Cheesemaking began at Shelburne Farms in 1981 and has been evolving ever since. Tom’s predecessor developed their tasting and grading program, so that nowadays each time you get a Shelburne Farms cheddar, you know what flavors and qualities to expect. That’s also why their Tractor Cheddar exists. If a cheese doesn’t fit their other flavor profiles but is still delicious, it’s dubbed Tractor Cheddar. It’s always great, but you never know exactly what you’re gonna get. I love it!

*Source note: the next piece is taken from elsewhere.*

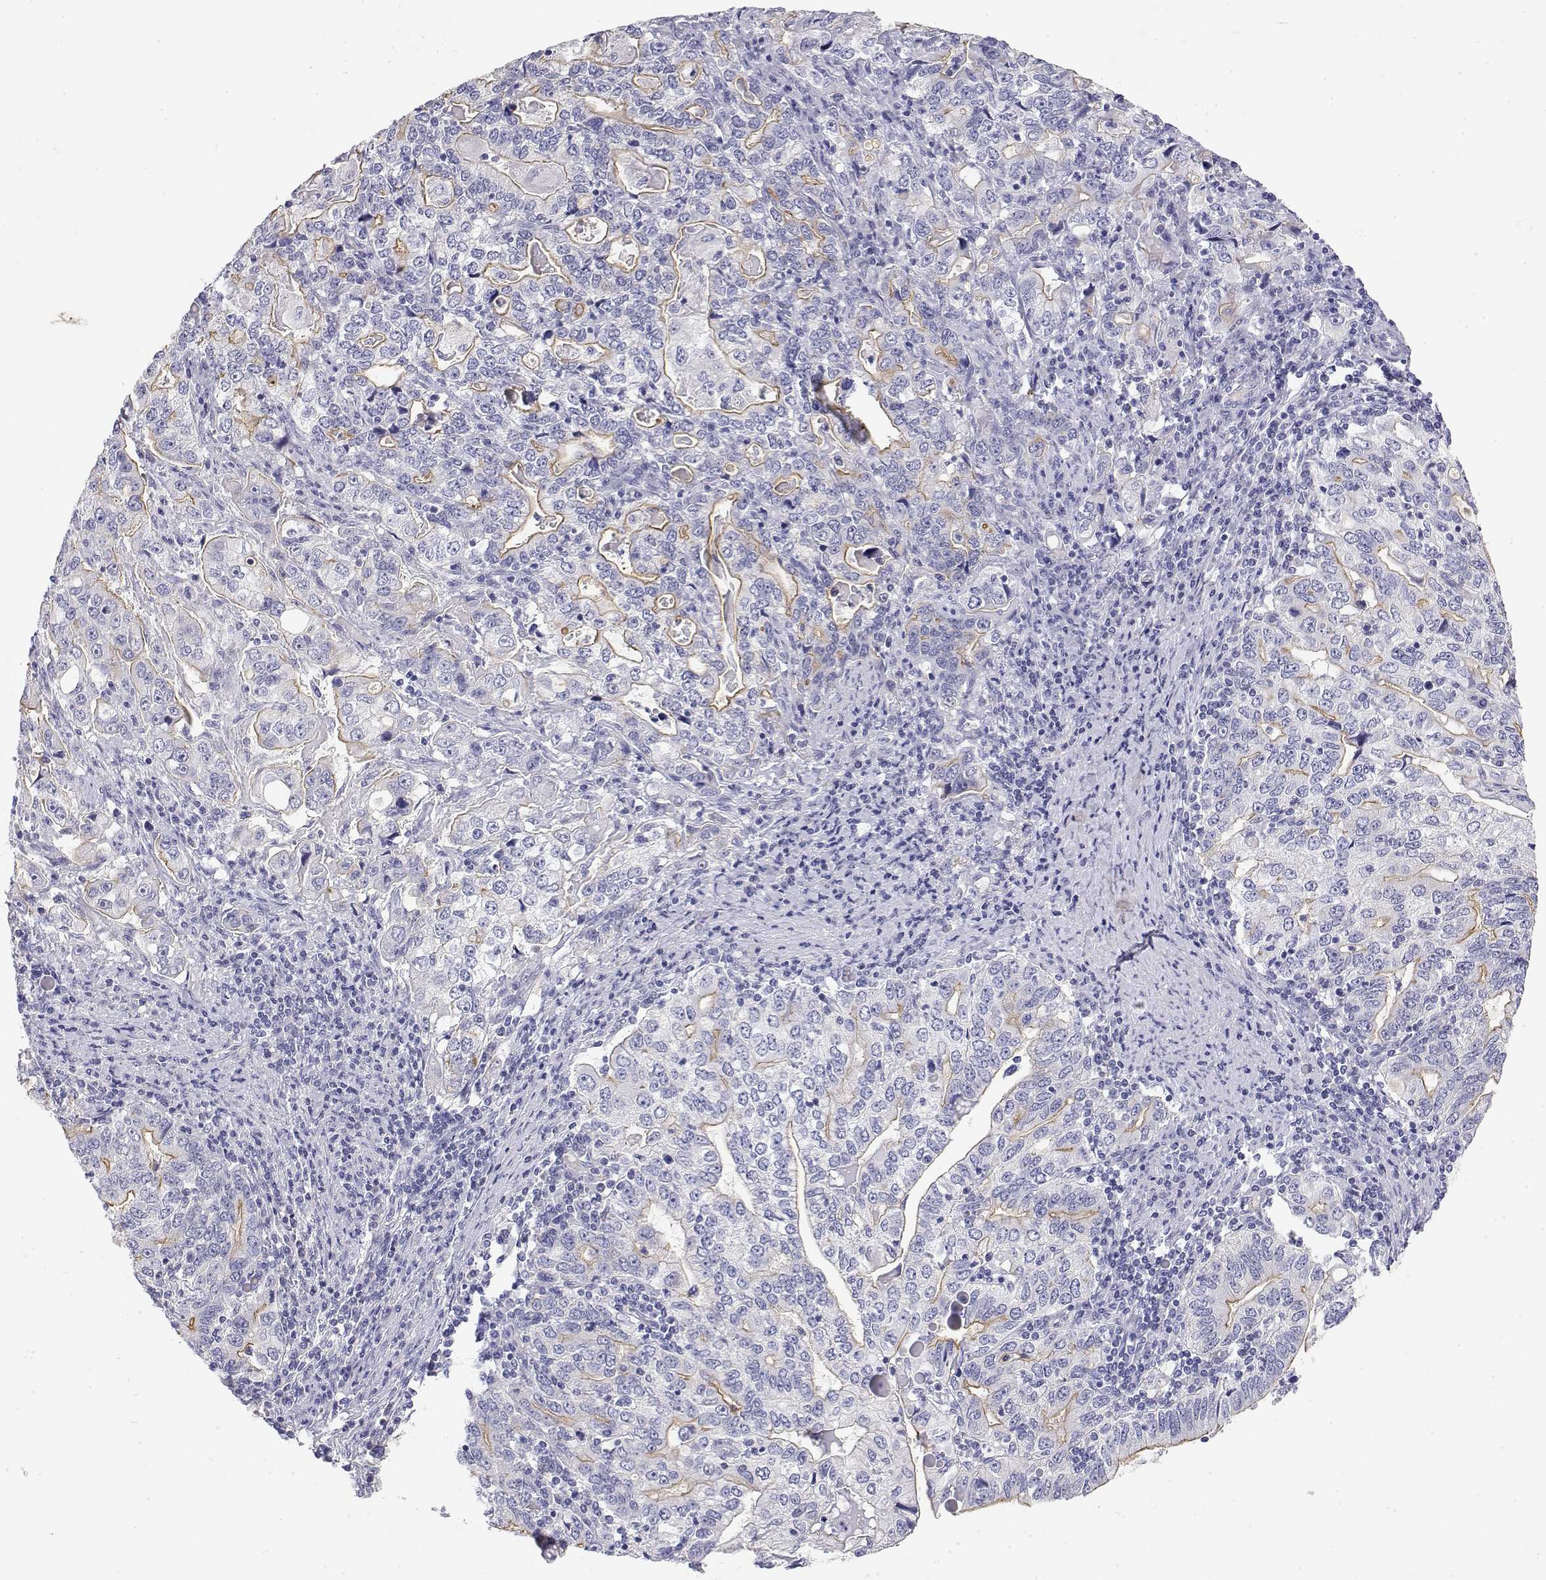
{"staining": {"intensity": "weak", "quantity": "25%-75%", "location": "cytoplasmic/membranous"}, "tissue": "stomach cancer", "cell_type": "Tumor cells", "image_type": "cancer", "snomed": [{"axis": "morphology", "description": "Adenocarcinoma, NOS"}, {"axis": "topography", "description": "Stomach, lower"}], "caption": "Stomach adenocarcinoma stained with a protein marker exhibits weak staining in tumor cells.", "gene": "MISP", "patient": {"sex": "female", "age": 72}}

Visit the Shelburne Farms website, and you might notice an expanded version of the logo printed on their cheddar labels; instead of being the main element, the silhouetted cows are just one small part of a whole agricultural menagerie. And underneath their name is their mission statement, “Learning for a sustainable future.” It’s a boldly humble expression of the farms’ intention to help heal our ailing Mother Earth and to welcome all, including themselves, to grow towards something better. Tom explained some of the efforts they’ve made, as an employer of over ninety people and a major part of the literal and figurative landscape of the Champlain Valley, to be more inclusive, and to strive to be truly welcoming to all. This has been enacted through trainings in DEI (diversity, equity, and inclusion) and through careful, informed outreach to the First Peoples of the land they occupy. Part of the greater Wabenaki Federation lands upon which we, too, in Brattleboro reside, the Champlain Valley region factors hugely in the identity and foundational stories of the people who lived in our area for over 10,000 years before European settlers hit these shores. In 2015, Shelburne Farms hosted the Wabanaki Confederacy Conference of the Western Abenaki people, and welcome them to do so every year. A totem and fire pit gifted to Shelburne in honor of the event now live behind the Farm Barn, adding yet another layer to the cultural, historical, and natural wealth of Shelburne Farms and their delicious cheddar cheese.